Think of the mountain as a city street with stop-lights every block. Hiking at a good pace that pushes you, but not too much, is like driving at a moderate speed and hitting every light when it’s green. Hiking fast, getting out of breath, stopping to catch your breath, then hiking fast again is like driving fast but getting a red light at every intersection. It’s frustrating, harder on your car, and terrible for your gas mileage.
Your pace will slow as you hit steeper sections and/or when you get to higher altitudes. Don’t worry about going too slow; just concentrate on moving. Even if you’re only taking fifty steps each minute, you’re still moving faster than if you have to stop every 2 minutes to lean on your trekking poles and catch your breath for 30 seconds.
Throughout a day of hiking, you’ll take thousands of steps and obviously expend a significant amount of energy. You might not think that conserving energy makes any sense—the whole idea is to exercise, right?

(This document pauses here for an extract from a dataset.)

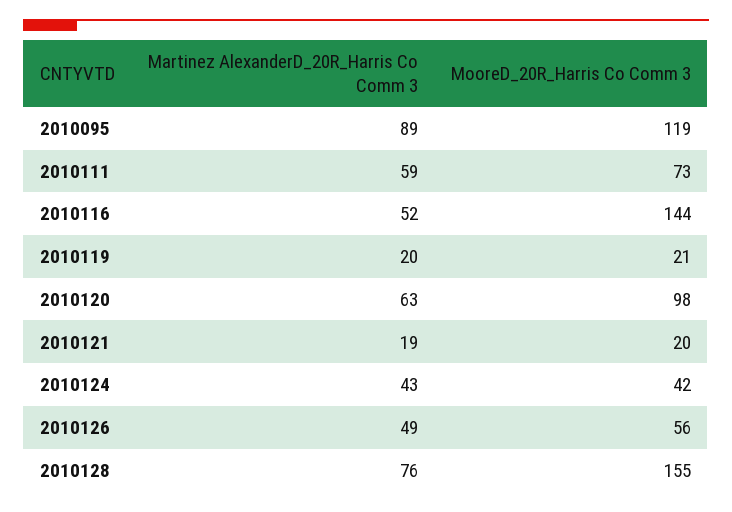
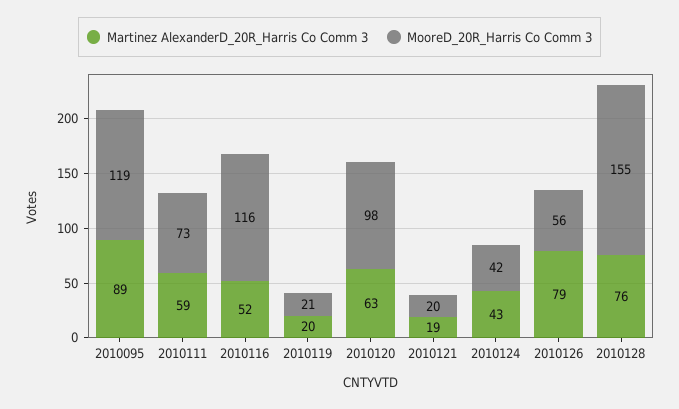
MooreD_20R_Harris Co Comm 3, 2010116: 144 -> 116
Martinez AlexanderD_20R_Harris Co Comm 3, 2010126: 49 -> 79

But using your energy in the right way can make a long day in the mountains a little less strenuous. “The First Rule of Mountaineering” goes: “Never stand when you can sit, and never sit when you can lie down.” This idea is, of course, more appropriate for long, multiday trips (you’re probably not going to do a lot of lying down during most day hikes), but the idea of conserving energy is there.
One technique to insert micro-rests into your hike or climb is a technique called the “rest step,” a longtime mountaineering standby. On steeper terrain, your leg muscles will get a huge workout, moving almost nonstop for a long time. The rest step gives your muscles a tiny break every time you step, decreasing your level of fatigue—and it’s ridiculously simple: When walking uphill, simply straighten your forward leg completely at the top of each step, just for a half-second. This gives your legs a small break with every step, putting your body weight on your skeleton instead of your muscles.